Maximum Depth of Binary Tree

Given the root of a binary tree, return its maximum depth — the number of nodes along the longest path from the root to the farthest leaf.

Example

Input:  root = [3, 9, 20, null, null, 15, 7]
        3          ← depth 1
       / \
      9  20        ← depth 2
         / \
        15   7     ← depth 3

Output: 3

Constraints

• 0 ≤ number of nodes ≤ 100  |  -100 ≤ Node.val ≤ 100

1. Breadth-First Search O(n) · level-order ★

Intuition

BFS naturally maps to depth: each full iteration of the while loop processes one complete level.
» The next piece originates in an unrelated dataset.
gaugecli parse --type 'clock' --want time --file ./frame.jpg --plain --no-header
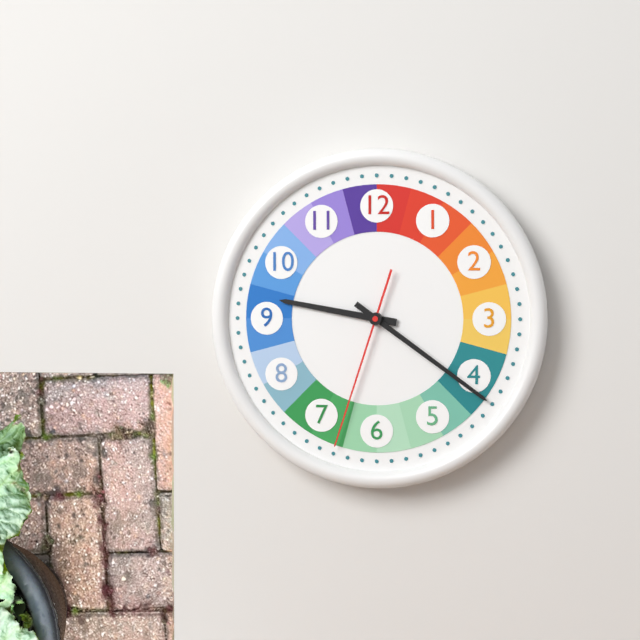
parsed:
9:21:33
Count the iterations — that count is the depth.

• Push the root, then level = 0.
• Each while iteration: process every node currently in the queue (one full level), enqueue their children, then level += 1.
• When the queue empties, level equals the number of levels = max depth.
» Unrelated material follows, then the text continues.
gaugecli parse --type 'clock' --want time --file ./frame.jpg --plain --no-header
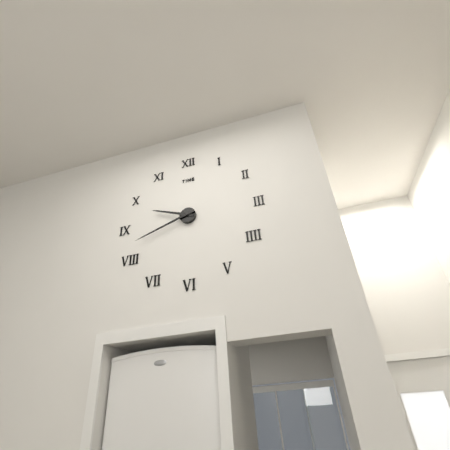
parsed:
9:42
The visualization colors each level distinctly and shows the queue refilling with the next level's nodes. The MAX DEPTH counter in the top-right ticks up as each level completes.

Time: O(n)  |  Space: O(n) — queue holds at most one full level (up to n/2 nodes)

2. DFS — Recursive O(n) ★

Intuition

The depth of a tree is 1 + max(depth(left), depth(right)). Base case: nullhas depth 0. The recursion unrolls bottom-up — leaves return 1, each internal node adds 1 to the deeper child's result, and the answer bubbles back to the root.
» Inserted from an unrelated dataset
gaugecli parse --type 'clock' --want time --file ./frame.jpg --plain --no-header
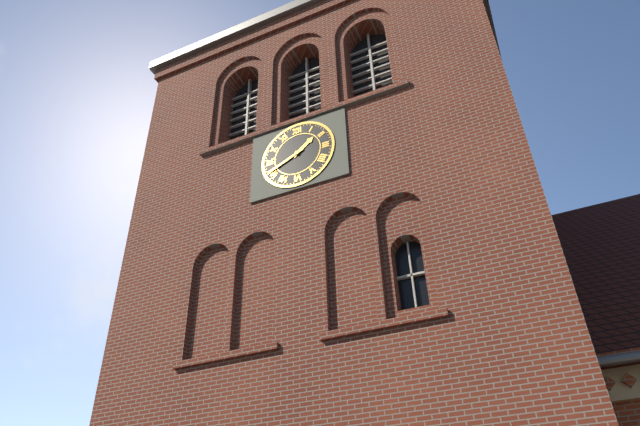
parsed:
1:41
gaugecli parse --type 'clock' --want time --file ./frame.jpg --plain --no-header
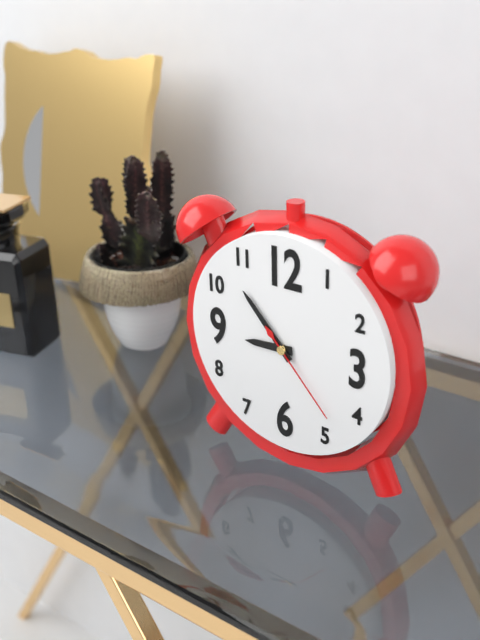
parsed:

• The visualization shows the call stack panel and annotates each node with its computed return value (green bubble) as the recursion unwinds upward.
• Purple = currently active frame. Green bubble = return value resolved for that node.

Time: O(n)  |  Space: O(h) — O(log n) balanced, O(n) skewed

3. DFS — Iterative (Stack) O(n)

Intuition

Push (node, depth) pairs onto a stack. Each pop: update res = max(res, depth), then push children with depth + 1. When the stack empties, res holds the answer.

• The stack panel shows (val, d=N) pairs; the MAX DEPTH counter tracks res live.
• Blue d=N badges appear on visited nodes showing the depth at which they were processed.

Time: O(n)  |  Space: O(n)

Common Pitfalls

• Confusing depth with height: depth counts from the root down (root = depth 1). Height counts from leaves up. For this problem both are equivalent (max depth = height), but be consistent — returning 0 for a single-node tree vs. 1 depends on convention. The problem defines single-node = depth 1.
• Not handling empty tree: always return 0 for a null root. Accessing root.left without a null check crashes immediately.
• BFS: not snapshotting level size: in BFS the inner loop must iterate exactly len(q) times at the start of the outer loop. If you call len(q) inside the loop it changes as you enqueue children, causing wrong level boundaries.
• Iterative DFS: forgetting to track depth per node: unlike BFS where depth is implicit in the level count, DFS needs to carry depth explicitly — either as a pair in the stack or via a separate map.